◆ **Exercise goal**:
From the records below, set down exactly the lines starting with the line that contains "Síganos en estos" and going on through the line that contains "Владислав ашшĕ-амăшĕн çуртне хирĕçле 12". Nothing else is wanted.

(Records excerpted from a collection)
--------------------------------
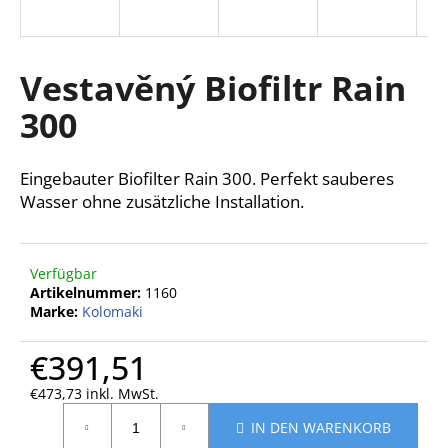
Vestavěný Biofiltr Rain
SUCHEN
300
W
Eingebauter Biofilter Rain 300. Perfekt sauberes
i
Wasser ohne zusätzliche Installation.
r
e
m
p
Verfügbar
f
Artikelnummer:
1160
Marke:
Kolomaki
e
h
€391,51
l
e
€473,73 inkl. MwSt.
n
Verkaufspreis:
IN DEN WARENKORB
--------------------------------
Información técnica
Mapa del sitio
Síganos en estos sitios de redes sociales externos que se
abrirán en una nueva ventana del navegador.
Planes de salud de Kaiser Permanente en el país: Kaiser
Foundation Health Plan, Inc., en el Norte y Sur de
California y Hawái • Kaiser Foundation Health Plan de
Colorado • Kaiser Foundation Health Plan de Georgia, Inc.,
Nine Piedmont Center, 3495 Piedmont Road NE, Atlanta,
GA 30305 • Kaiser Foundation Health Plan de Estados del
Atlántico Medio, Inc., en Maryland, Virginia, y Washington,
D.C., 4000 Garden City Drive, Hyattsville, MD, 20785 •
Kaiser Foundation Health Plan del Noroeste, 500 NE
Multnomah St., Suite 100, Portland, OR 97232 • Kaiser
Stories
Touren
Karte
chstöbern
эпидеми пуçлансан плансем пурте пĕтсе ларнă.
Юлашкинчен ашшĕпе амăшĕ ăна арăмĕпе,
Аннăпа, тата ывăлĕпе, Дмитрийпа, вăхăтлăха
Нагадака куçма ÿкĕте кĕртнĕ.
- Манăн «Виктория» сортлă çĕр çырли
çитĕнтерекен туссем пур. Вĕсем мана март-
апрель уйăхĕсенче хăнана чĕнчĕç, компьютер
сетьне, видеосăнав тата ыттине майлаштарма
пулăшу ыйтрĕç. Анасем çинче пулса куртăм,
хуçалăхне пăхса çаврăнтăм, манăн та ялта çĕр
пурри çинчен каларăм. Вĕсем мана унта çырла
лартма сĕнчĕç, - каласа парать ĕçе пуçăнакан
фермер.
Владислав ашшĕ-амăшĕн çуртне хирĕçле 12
--------------------------------
◆ **Task output**:
Síganos en estos sitios de redes sociales externos que se
abrirán en una nueva ventana del navegador.
Planes de salud de Kaiser Permanente en el país: Kaiser
Foundation Health Plan, Inc., en el Norte y Sur de
California y Hawái • Kaiser Foundation Health Plan de
Colorado • Kaiser Foundation Health Plan de Georgia, Inc.,
Nine Piedmont Center, 3495 Piedmont Road NE, Atlanta,
GA 30305 • Kaiser Foundation Health Plan de Estados del
Atlántico Medio, Inc., en Maryland, Virginia, y Washington,
D.C., 4000 Garden City Drive, Hyattsville, MD, 20785 •
Kaiser Foundation Health Plan del Noroeste, 500 NE
Multnomah St., Suite 100, Portland, OR 97232 • Kaiser
Stories
Touren
Karte
chstöbern
эпидеми пуçлансан плансем пурте пĕтсе ларнă.
Юлашкинчен ашшĕпе амăшĕ ăна арăмĕпе,
Аннăпа, тата ывăлĕпе, Дмитрийпа, вăхăтлăха
Нагадака куçма ÿкĕте кĕртнĕ.
- Манăн «Виктория» сортлă çĕр çырли
çитĕнтерекен туссем пур. Вĕсем мана март-
апрель уйăхĕсенче хăнана чĕнчĕç, компьютер
сетьне, видеосăнав тата ыттине майлаштарма
пулăшу ыйтрĕç. Анасем çинче пулса куртăм,
хуçалăхне пăхса çаврăнтăм, манăн та ялта çĕр
пурри çинчен каларăм. Вĕсем мана унта çырла
лартма сĕнчĕç, - каласа парать ĕçе пуçăнакан
фермер.
Владислав ашшĕ-амăшĕн çуртне хирĕçле 12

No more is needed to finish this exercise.